CEO Andy Jassy in June issued a company-wide memo that said Amazon expected to reduce its total corporate workforce “as we get efficiency gains from using AI extensively across the company.” Later, after Amazon laid off its first round of workers, he said the cuts were driven by “culture” and “a lot more layers” due to years of rapid growth. Amazon is looking to cut costs wherever it can as it pours money into its frantic AI data center infrastructure build-out. During its earnings call, the company said it expects its capital expenditures to top $200 billion this year, up 60% from last year and far above Wall Street expectations. (Its shares initially sank as a result.)

These layoffs at generally healthy companies may be “a little bit of a hangover effect from what was a really hot labor market a few years ago, when there was intense competition for talent,” says Chris Martin, lead researcher on Glassdoor’s economic research team. “So you’ll hear companies in these cases say they want to streamline, or remove layers of bureaucracy or management, or trim bloat. It’s companies that are doing well, but they’re deciding to boost profitability by removing some headcount.”

The toll layoffs take on workers

Of course, that rationale won’t alleviate workers’ sense of unease because it suggests that AI isn’t the only job killer they need to worry about. And that unease is worth keeping in mind for business leaders considering trimming the payroll.
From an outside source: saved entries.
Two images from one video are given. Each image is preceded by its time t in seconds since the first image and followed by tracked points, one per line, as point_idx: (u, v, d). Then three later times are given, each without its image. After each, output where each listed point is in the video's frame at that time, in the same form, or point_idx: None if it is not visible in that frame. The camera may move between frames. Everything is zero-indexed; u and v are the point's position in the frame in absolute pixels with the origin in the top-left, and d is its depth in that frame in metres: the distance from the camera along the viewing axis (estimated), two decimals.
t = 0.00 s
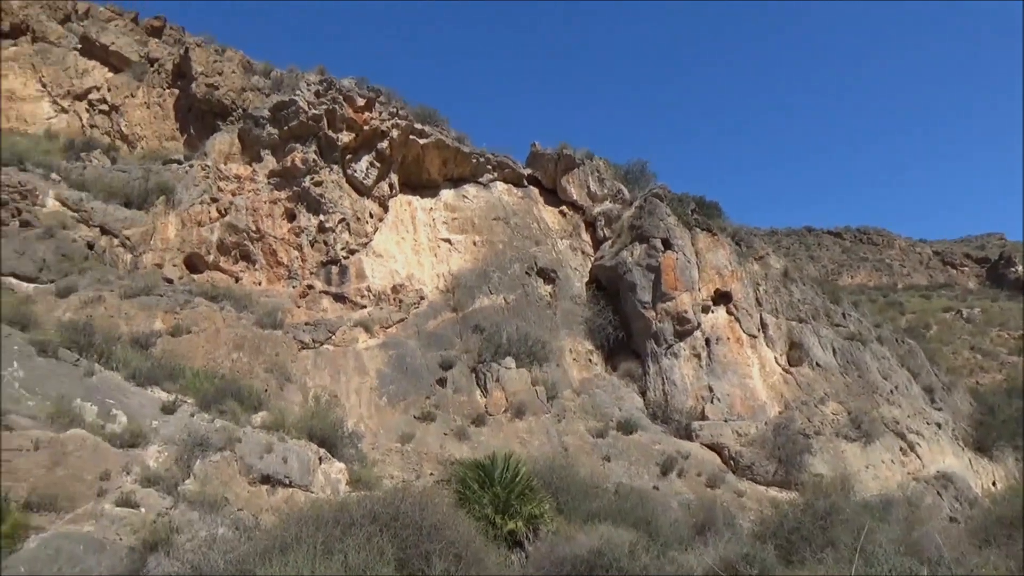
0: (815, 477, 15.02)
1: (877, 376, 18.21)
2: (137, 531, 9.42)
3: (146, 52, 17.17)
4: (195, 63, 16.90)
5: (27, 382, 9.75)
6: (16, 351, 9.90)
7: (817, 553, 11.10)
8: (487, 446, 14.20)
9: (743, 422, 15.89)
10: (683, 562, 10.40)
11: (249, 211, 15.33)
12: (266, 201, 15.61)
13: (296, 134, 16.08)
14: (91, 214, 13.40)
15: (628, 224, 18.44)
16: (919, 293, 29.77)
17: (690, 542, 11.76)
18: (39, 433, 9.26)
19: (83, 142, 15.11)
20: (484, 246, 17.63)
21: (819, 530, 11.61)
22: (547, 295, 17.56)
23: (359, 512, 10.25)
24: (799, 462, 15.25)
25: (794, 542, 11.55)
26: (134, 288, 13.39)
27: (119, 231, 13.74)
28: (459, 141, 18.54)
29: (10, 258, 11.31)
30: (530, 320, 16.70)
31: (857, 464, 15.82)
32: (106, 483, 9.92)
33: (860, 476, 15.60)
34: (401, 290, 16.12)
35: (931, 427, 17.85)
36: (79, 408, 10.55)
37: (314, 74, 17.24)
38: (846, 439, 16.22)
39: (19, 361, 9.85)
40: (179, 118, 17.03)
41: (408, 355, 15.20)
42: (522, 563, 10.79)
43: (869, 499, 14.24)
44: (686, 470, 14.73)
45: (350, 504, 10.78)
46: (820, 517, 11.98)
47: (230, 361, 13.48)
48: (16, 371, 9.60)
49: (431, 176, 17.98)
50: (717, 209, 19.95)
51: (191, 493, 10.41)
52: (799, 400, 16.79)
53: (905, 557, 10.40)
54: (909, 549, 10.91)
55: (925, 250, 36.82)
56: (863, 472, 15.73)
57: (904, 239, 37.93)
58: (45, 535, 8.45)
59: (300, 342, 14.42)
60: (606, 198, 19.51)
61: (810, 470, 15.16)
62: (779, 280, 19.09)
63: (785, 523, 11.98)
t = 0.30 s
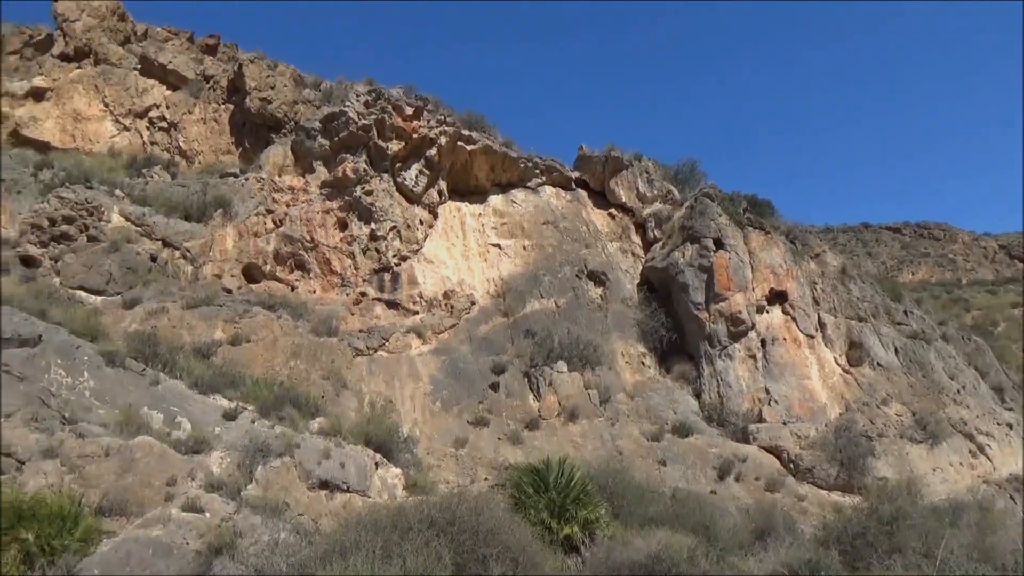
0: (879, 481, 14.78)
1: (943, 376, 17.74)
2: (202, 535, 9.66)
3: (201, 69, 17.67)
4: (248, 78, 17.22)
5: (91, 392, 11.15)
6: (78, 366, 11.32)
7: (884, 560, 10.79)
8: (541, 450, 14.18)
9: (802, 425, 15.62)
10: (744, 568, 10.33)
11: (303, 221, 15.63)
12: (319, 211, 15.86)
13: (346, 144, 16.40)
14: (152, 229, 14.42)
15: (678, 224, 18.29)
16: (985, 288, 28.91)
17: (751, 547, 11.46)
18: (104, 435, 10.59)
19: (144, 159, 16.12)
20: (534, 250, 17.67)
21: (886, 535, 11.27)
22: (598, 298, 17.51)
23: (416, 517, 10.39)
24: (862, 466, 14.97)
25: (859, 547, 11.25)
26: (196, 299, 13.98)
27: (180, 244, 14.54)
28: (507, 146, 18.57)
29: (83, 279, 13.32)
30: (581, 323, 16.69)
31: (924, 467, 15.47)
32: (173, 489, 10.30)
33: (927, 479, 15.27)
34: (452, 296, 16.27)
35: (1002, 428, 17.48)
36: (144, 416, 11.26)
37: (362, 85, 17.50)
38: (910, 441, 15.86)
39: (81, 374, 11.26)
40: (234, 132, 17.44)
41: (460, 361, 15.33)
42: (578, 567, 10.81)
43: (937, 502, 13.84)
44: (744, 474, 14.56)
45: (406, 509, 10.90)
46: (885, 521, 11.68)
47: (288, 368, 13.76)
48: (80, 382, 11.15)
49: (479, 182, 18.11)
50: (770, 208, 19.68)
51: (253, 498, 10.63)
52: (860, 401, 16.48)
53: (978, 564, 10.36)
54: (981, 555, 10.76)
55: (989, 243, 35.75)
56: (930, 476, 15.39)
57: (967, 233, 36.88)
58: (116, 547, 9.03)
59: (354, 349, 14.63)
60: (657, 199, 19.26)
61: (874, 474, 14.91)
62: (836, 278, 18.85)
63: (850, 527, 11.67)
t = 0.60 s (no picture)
0: (940, 482, 14.47)
1: (1004, 373, 17.47)
2: (259, 538, 9.87)
3: (249, 82, 18.08)
4: (294, 89, 17.54)
5: (151, 399, 11.59)
6: (139, 372, 11.79)
7: (947, 565, 10.56)
8: (590, 453, 14.14)
9: (857, 425, 15.31)
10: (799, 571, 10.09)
11: (349, 228, 15.89)
12: (364, 218, 16.13)
13: (391, 151, 16.65)
14: (205, 238, 14.89)
15: (724, 223, 18.07)
16: None
17: (806, 549, 11.27)
18: (163, 440, 10.97)
19: (196, 171, 16.59)
20: (578, 252, 17.61)
21: (948, 539, 11.04)
22: (644, 299, 17.47)
23: (467, 520, 10.49)
24: (921, 466, 14.64)
25: (920, 551, 10.98)
26: (248, 306, 14.31)
27: (231, 253, 14.96)
28: (549, 148, 18.54)
29: (141, 289, 13.87)
30: (626, 325, 16.66)
31: (987, 468, 15.07)
32: (230, 492, 10.60)
33: (991, 480, 14.84)
34: (497, 300, 16.29)
35: None
36: (201, 421, 11.62)
37: (405, 92, 17.70)
38: (972, 441, 15.53)
39: (140, 380, 11.72)
40: (282, 142, 17.72)
41: (506, 364, 15.37)
42: (629, 571, 10.79)
43: (1001, 504, 13.44)
44: (798, 476, 14.27)
45: (458, 511, 11.01)
46: (948, 523, 11.42)
47: (338, 373, 13.99)
48: (139, 388, 11.61)
49: (522, 184, 18.06)
50: (820, 204, 19.40)
51: (307, 501, 10.83)
52: (919, 400, 16.14)
53: None
54: None
55: None
56: (994, 476, 14.94)
57: None
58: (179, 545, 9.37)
59: (402, 354, 14.79)
60: (702, 198, 19.08)
61: (934, 475, 14.59)
62: (891, 274, 18.55)
63: (910, 530, 11.40)
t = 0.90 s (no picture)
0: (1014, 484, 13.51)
1: None
2: (320, 541, 10.08)
3: (301, 94, 18.46)
4: (345, 100, 17.84)
5: (214, 405, 12.00)
6: (202, 380, 12.23)
7: None
8: (646, 456, 14.03)
9: (924, 426, 14.84)
10: None
11: (402, 235, 16.01)
12: (416, 225, 16.23)
13: (440, 158, 16.69)
14: (263, 248, 15.28)
15: (779, 221, 17.79)
16: None
17: (873, 554, 10.97)
18: (227, 445, 11.35)
19: (253, 183, 16.99)
20: (629, 254, 17.51)
21: None
22: (697, 300, 17.32)
23: (524, 524, 10.54)
24: (993, 468, 13.89)
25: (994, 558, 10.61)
26: (305, 313, 14.59)
27: (288, 262, 15.28)
28: (598, 150, 18.48)
29: (203, 299, 14.28)
30: (680, 326, 16.51)
31: None
32: (292, 496, 10.89)
33: None
34: (549, 302, 16.29)
35: None
36: (262, 427, 11.93)
37: (453, 99, 17.85)
38: None
39: (204, 388, 12.15)
40: (334, 152, 18.07)
41: (560, 367, 15.39)
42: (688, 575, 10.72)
43: None
44: (862, 479, 13.90)
45: (515, 515, 11.10)
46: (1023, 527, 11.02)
47: (393, 378, 14.18)
48: (204, 395, 12.04)
49: (572, 187, 18.04)
50: (878, 199, 19.01)
51: (366, 505, 11.00)
52: (989, 400, 15.74)
53: None
54: None
55: None
56: None
57: None
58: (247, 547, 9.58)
59: (456, 358, 14.92)
60: (755, 195, 18.84)
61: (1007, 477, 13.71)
62: (956, 270, 18.19)
63: (982, 535, 11.07)
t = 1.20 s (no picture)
0: None
1: None
2: (372, 543, 10.22)
3: (346, 102, 18.65)
4: (388, 106, 18.01)
5: (266, 409, 12.23)
6: (255, 385, 12.48)
7: None
8: (695, 459, 13.91)
9: (986, 427, 14.39)
10: None
11: (447, 239, 16.19)
12: (460, 229, 16.40)
13: (483, 162, 16.79)
14: (311, 255, 15.53)
15: (829, 217, 17.40)
16: None
17: (933, 559, 10.72)
18: (280, 449, 11.59)
19: (300, 192, 17.27)
20: (675, 254, 17.29)
21: None
22: (745, 299, 17.11)
23: (573, 527, 10.56)
24: None
25: None
26: (353, 319, 14.77)
27: (336, 267, 15.53)
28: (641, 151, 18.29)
29: (255, 306, 14.54)
30: (729, 326, 16.31)
31: None
32: (343, 499, 11.07)
33: None
34: (595, 304, 16.15)
35: None
36: (313, 431, 12.14)
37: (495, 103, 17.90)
38: None
39: (257, 393, 12.39)
40: (378, 159, 18.06)
41: (607, 368, 15.30)
42: None
43: None
44: (921, 482, 13.47)
45: (564, 518, 11.13)
46: None
47: (440, 381, 14.21)
48: (256, 400, 12.28)
49: (615, 188, 17.87)
50: (933, 193, 18.52)
51: (416, 508, 11.13)
52: None
53: None
54: None
55: None
56: None
57: None
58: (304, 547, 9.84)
59: (501, 361, 14.90)
60: (804, 192, 18.51)
61: None
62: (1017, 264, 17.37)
63: None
Layoffs at companies with robust bottom lines can “blindside” employees, and the harm done to worker morale is indistinguishable from the effect of layoffs at a struggling company, Martin says, citing Glassdoor research. 

That “drip, drip, drip” approach to layoffs can also wear down workers. Martin and his team flagged a trend at the end of last year: the “forever layoff” or layoffs that “come in never ending waves instead of a tsunami.” Amazon’s January downsizing, which followed an October restructuring, could feel to workers like “a continual drumbeat of trimming and dismissals,” Martin says—hardly a recipe for a cheerful company culture. 

“It has a compounding impact on engagement,” he says, “because you get knocked down by the first layoff and just as you’re getting back up again, there’s another wave, and it’s really hard for employees to recover from that.” 

Beth Galetti, Amazon’s vice president of people experience and technology, seemed to anticipate worker worries about the successive waves of layoffs. “Some of you might ask if this is the beginning of a new rhythm—where we announce broad reductions every few months,” she wrote in a blog post. “That’s not our plan.”

It’s an open question of whether Amazon employees will buy that message. In identifying the “forever layoff” trend, Glassdoor research also spotted another one, called “the great employee-leader divide”: Bosses’ growing leverage has made workers “highly skeptical of what their leaders say and the decisions they make.”

Clarification, Feb. 10, 2026: This article has been updated to clarify the comments of Amazon CEO Andy Jassy following the company’s layoffs.